Keyboardist Lulu Phillips plays in blues bands, David Bowie tribute

Versatility is an important trait to any successful musician. The more styles and genres a player can play, the more opportunities will open up. South shore keyboard player Lulu Phillips is certainly well versed in many styles. Phillips can be seen playing her keyboards in the Lickity Split blues band or working her synthesizers in the David Bowie tribute band Diamond Dogs.

“It’s just a lot of fun. I love the blues,” Phillips said. “It’s the kind of band where a lot of people will call us for holidays, and hall parties, and beach parties. It’s more of a local project whereas the Bowie tribute is where trying to play to larger venues.”

Lulu Phillips began her musical journey, and she does see her career as a journey, when she took traditional piano lessons and theory in third grade to seventh grade with a Catholic nun before taking some courses at Berklee and then some instructions from David Zoffer, the Jazz Department Chairman at New England Conservatory of Music.

Phillips was influenced primarily by Little Feet’s keyboard player Bill Payne and Allman Brothers keyboardist Greg Allman, two who were influenced by the roots of blues players like Professor Longhair. Growing up in Quincy, Phillips has been a single parent for many years, and she majored in music therapy to reach children in need. Although she didn’t get a chance to finish her degree, she still gives people something they need.

“It’s almost like a spiritual thing,” Phillips said. “That’s the main part of it, the passion. I don’t think you can ever get to the highest plateau because then you’re on the bottom of the next plateau. It’s a constant feeling of curiosity. That’s why I get so much enjoyment from it. The business itself is very cold and it’s not pretty, but the music is.”

Phillips played with a variety of outfits over the decades, a jazz band, a wedding band, a gospel choir. She eventually ended up in a two piece band that played music for fans of Irish music, Morrissey, U2, and Irish rebel music. This was in the late 1990s, when all the Quincy clubs offered Irish music.

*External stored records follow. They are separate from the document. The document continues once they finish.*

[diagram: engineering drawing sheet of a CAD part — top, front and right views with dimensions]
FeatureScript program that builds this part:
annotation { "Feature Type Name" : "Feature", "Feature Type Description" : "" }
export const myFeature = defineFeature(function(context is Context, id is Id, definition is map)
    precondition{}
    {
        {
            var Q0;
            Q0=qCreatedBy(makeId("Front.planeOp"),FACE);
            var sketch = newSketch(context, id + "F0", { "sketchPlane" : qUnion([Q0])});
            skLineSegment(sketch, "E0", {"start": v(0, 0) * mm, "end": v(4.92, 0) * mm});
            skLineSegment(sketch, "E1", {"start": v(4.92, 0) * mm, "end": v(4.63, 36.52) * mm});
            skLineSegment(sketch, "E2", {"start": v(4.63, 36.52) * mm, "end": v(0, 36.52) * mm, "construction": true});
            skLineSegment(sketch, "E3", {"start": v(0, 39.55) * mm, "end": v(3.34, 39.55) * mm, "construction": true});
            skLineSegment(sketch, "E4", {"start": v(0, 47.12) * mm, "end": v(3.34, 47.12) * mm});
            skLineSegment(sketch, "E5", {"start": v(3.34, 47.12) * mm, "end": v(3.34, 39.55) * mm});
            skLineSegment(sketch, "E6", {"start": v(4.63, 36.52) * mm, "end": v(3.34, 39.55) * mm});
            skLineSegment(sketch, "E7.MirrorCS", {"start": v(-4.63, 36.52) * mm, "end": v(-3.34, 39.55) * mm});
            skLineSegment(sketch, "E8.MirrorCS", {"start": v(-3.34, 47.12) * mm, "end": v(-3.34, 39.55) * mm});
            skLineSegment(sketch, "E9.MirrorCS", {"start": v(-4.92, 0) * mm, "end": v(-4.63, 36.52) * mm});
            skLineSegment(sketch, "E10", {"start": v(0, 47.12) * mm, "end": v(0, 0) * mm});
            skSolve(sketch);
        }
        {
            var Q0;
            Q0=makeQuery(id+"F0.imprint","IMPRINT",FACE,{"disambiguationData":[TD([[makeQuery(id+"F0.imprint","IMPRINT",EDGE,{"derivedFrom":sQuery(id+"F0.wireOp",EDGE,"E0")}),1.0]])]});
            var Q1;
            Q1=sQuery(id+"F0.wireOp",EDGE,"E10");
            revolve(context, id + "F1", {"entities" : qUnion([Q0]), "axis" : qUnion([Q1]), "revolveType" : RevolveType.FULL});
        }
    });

Phillip eventually made her way to the Yardrock blues jam in Quincy where she made her mark in the blues scene, though she had been a blues fan all of her life. Her love for blues having come to her after hanging out in Cambridge clubs during her youth. Phillips worked with the blues and classic rock band The End Result in the Lowell scene.

If that was a tangled enough musical route, Phillips was invited to join the popular David Bowie tribute band, Diamond Dogs. Diamond Dogs leader and singer Mike Richard saw Phillips perform at The Next Page in Weymouth. Stuck by her stage presence, he recruited her. Bowie’s material gives Phillips a lot to sink her teeth into.

“Bowie puts together really heavy hitters when he puts musicians together and he creates at an artistic level,” Phillips said. “His pianist’s name is Mike Garson. Mike Garson is a trained classical-slash-jazz player. He’s unbelievable. So that whole area, classical and jazz, is much more involved for me to work on, and it’s intriguing. It was more of a challenge, something different.”

Diamond Dogs focuses on Bowie’s 1970s material like Ziggy Stardust and his dance music in the 1980s. Phillips described the singer‘s ever changing stage personality in the 1970s. “He was following personas on an artistic level but people thought it was his personality which he claims it wasn’t. He was representing personas that he created over a period of time. The next biggest thing for him was the dance phase.” Phillips said that Diamond Dogs also plays material from Bowie’s Reality Tour. “He morphs through what’s popular, I think,” she added.

“He definitely throws a spin on everything,” she said. “He takes rock and then he uses classical and jazz progressions. He’s still rocking out. I guess he’s the kind of person you don’t know where he’s going to go next.” Phillips enjoys the research she has to study to learn Bowie’s stuff. That depth of musicianship among the tribute band players, she said, makes the Bowie tribute popular with other musicians. It also gives her more opportunities to use her synthesizer than her blues bands. Luckily, her keyboard features buttons and switches that allowed her to work on the sound designs.

Phillips has not tried to write her own original music yet, but she feels good about sharing her interpretation of other people’s material.

When Phillips isn’t busy blowing people’s mind with Bowie’s prog-rock, she cuts loose with Lickity Split, the unit lead by south shore promoter/booker/musician Satch Romono. The band plays at South Shore rooms like The Next Page, Varsity Club, Murphy‘s Twin Shamrock, and Louie’s in, and in the North Shore they play O’Neil’s in Salem.

Phillips uses Korg Triton LE keyboards. She is hard to see on stage in the Diamond Dogs tribute band in the space next to the drum set and behind a line of guitarists. She is not very visible in that corner, but she can certainly be heard.

“I am playing music to make people happy,” she said. “Nobody can take this from me. I can always give my music out, and it makes me happy to see people out having fun and dancing. It shouldn’t matter whether you can see me or not. My whole purpose is being fulfilled.”